▶ **Document extract**:
★ ★ ★ ★

# Why is $C_0(X)$ not $C_b(X)$ for $X$ locally compact the "prototypical" abelian $C^*$ Algebra

Take $$X$$ to be a locally compact Hausdorf space, $$C_b(X)$$ to be bounded continuous functions and $$C_0(X)$$ to be bounded continuous functions that vanish at infinity. If $$X$$ is compact these notions coincide but in the case of say $$\mathbb{R}$$ the latter is a subalgebra of the former.

As far as I can tell, both of these are abelian C* algebras. However, $$C_0(X)$$ seems to be preferred as the prototypical example.

From wikipedia on C* algebras:

Another important class of non-Hilbert C*-algebras includes the algebra $$C_0(X)$$ of complex-valued continuous functions on X that vanish at infinity, where X is a locally compact Hausdorff space.

The Banach algebras $$C_0(X)$$ (for X locally compact Hausdorff) will be our favorite example of a commutative Banach algebra.

Is this simply because $$C_b(X)$$ is a bit more unruly? It seems like the "goal" of this it to show via the Gelfand Representation that all abelian C* Algebras are in some sense functions on a compact space, is the point that $$C_0(X)$$ is "the same as" $$C(X\cup{\infty})$$ (the one point compactification), but the same is not true for $$C_b(X)$$ ?

★ ★ ★ ★

▶ **Data block**:
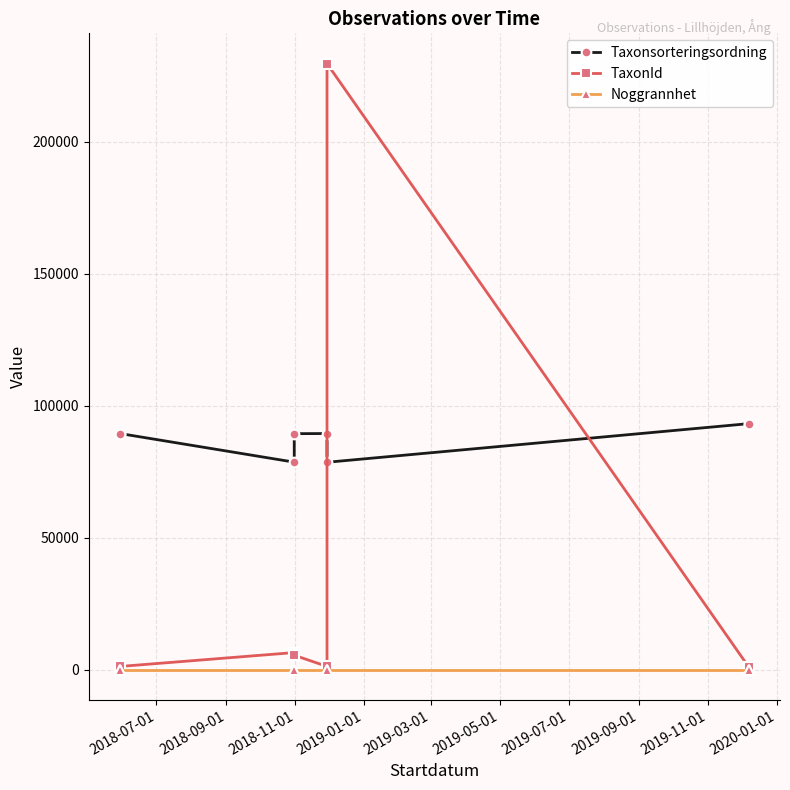

What is the difference between the maximum and second lowest values in the TaxonId series?

228418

★ ★ ★ ★

▶ **Description of the task**: From the math question above, list every space of functions it names in symbols, each with the description the question gives.

▶ **Task response**:
- C_b(X): bounded continuous functions on X
- C_0(X): bounded continuous functions on X that vanish at infinity
- C(X ∪ {∞}): continuous functions on the one-point compactification of X